Initial signs of alopecia X are hair loss around the collar and rear thighs that slowly progresses to near complete alopecia of the trunk, neck, and proximal legs. The head, distal legs, and distal tail do not experience alopecia. In some cases a sparse wooly coat will remain. Hyperpigmentation develops simultaneously; however it may not occur, especially in white-coated Poodles. Aside from this clinical affects are not notable.
==Diagnosis==
Diagnosis is done via the exclusion of endocrinopathies, including: hypercortisolism, hypothyroidism, hyperoestrogenism, and hyperprogesteronism (a rare condition in some adrenocortical or testicular tumours), as well as other conditions such as, cyclic flank alopecia, follicular dysplasia, and sebaceous adentitis. A skin biopsy will typically show the same changes as other endocrinopathies. There is no way to consistently and reliably differentiate alopecia X from other conditions. However 'flame follicles' — which are spikes of fused keratin that seem to protrude through the outer root sheath to the vitreous layer that creates a type of 'fiery' effect — appear to be more common in alopecia x than other dermatopathies.

Page images and extracted text
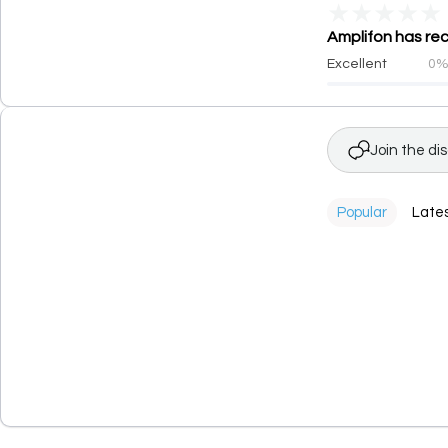
★
★
★
★
★
Amplifon has rec
Excellent
0
Join the di
Popular
Late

What needs to be done
Continue the alopecia X text, starting right after its last sentence.

Answer below
==Treatment==
Various treatments have been used to treat alopecia X, such as: growth hormones, castration, melatonin, mitotane, and trilostane. Treatment is not always effective, and because hair cycle arrest is a 'cosmetic' disease the risk of treatment needs to be compared to the benefit. Growth hormone treatment can cause iatrogenic diabetes mellitus so other treatments have been investigated. Anecdotal and experimental results have been promising for melatonin, mitotane, and parenteral medroxyprogesterone acetate.